For Coury, an active lifestyle was like breathing. Being limited in what she could do physically was as if a weight was pushing on her chest, slowly suffocating her while her lungs ached to be filled with the clean, fresh air of the mountains.
So in June 2011, Coury had her lower right leg amputated, about midway between her knee and ankle. By August, she was walking.
But it would still be years before she strapped on a snowboard and rode down a mountain.
When the time finally came to get back on the slopes, Coury started slow. She went snowboarding with her sister, her two nieces and her nephew, and enjoyed the time spent with her family. But before long, she began to increasingly push herself.
“I’m the type of person who always pushes the limits. So even at my ability level, I wanted to see how fast I could go or if I could still spin a 180,” Coury said. “I was still pushing those limits and I fell back in love with it – just being on snow.”
Coury entered a Dew Tour event in Breckenridge and competed in the banked slalom race on Dec. 9, 2016. She had been back on a snowboard for 13 days before the race.
“I did OK. I didn’t finish last, so that was good,” she said.
Doing “OK” was good enough. She received support from family, friends and athletes and coaches on the snowboarding circuit, and found a spot with Team USA in mid-2017.

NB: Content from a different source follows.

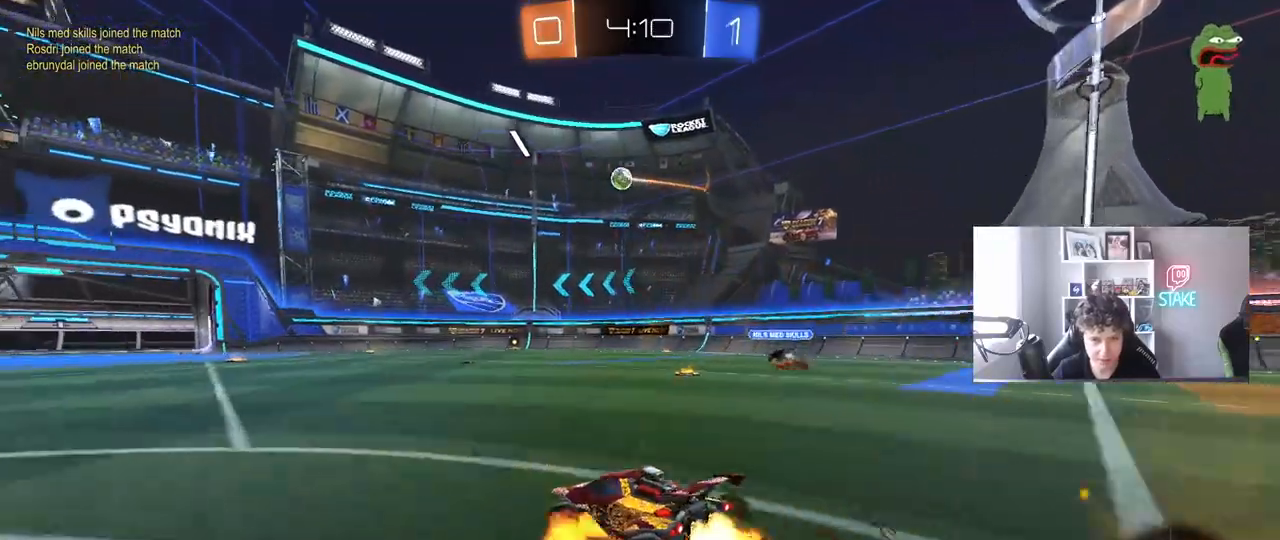
{"keys": ["a", "s", "shift"], "mouse": [], "mouse_move": "still", "events": [[17, "mouse_right", "down"], [67, "a", "down"], [67, "d", "up"], [67, "mouse_right", "up"], [67, "shift", "down"], [167, "mouse_right", "down"], [200, "s", "down"], [200, "w", "up"], [350, "mouse_left", "up"], [350, "mouse_right", "up"]]}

“She’s been at every team activity we’ve had since then,” said Team USA’s snowboard coach Graham Watanabe, who competed in snowboard-cross at the 2006 and 2010 Olympic Winter Games. “First and foremost, she is always such a pleasure to have around and brings a positive energy to the whole team, and I’ve really enjoyed working with her. She’s really put in a lot hard work and she knows nothing is given.”
When she earned her spot on the U.S. team, Coury left her job as a clinical supervisor at Mercy Regional Medical Center so she could go all-in on snowboarding and to travel the globe with the team.
In the months she spent with the U.S. team, Coury competed in New Zealand, across Europe and in Canada to help prepare for South Korea.
Watanabe said that in the short time he has worked with Coury, he has seen improvement in her riding, which is a testament to her natural ability and the work she has put in to reach a high level. He has high hopes for her in South Korea.
“I have no expectations – I have a hard time with that word. But I certainly have high hopes,” Watanabe said. “For her, she’s proven she’s capable of podiums, and I think that’s something she wants for herself. All I want to do is go there and pick out the couple of key points we’ve worked on during the season and see her execute those things. I believe that she has a high likelihood of walking away with a really solid showing.”
Coury’s races in Pyeongchang will air live on the NBC Sports Network. In Durango, snowboard-cross will air at 9:30 p.m. March 11, and banked slalom will air at 11 p.m. March 15.
“I’m nervous and excited. I think those are two really good emotions to describe how I’m feeling,” Coury said. “... I’ve already won on this journey. No matter where I finish, I just want to be able to show my nieces and nephew that you can achieve your dream no matter how old you are or how far-fetched it may seem. I think I have a little less anxiety going in than most people. I’m more excited.”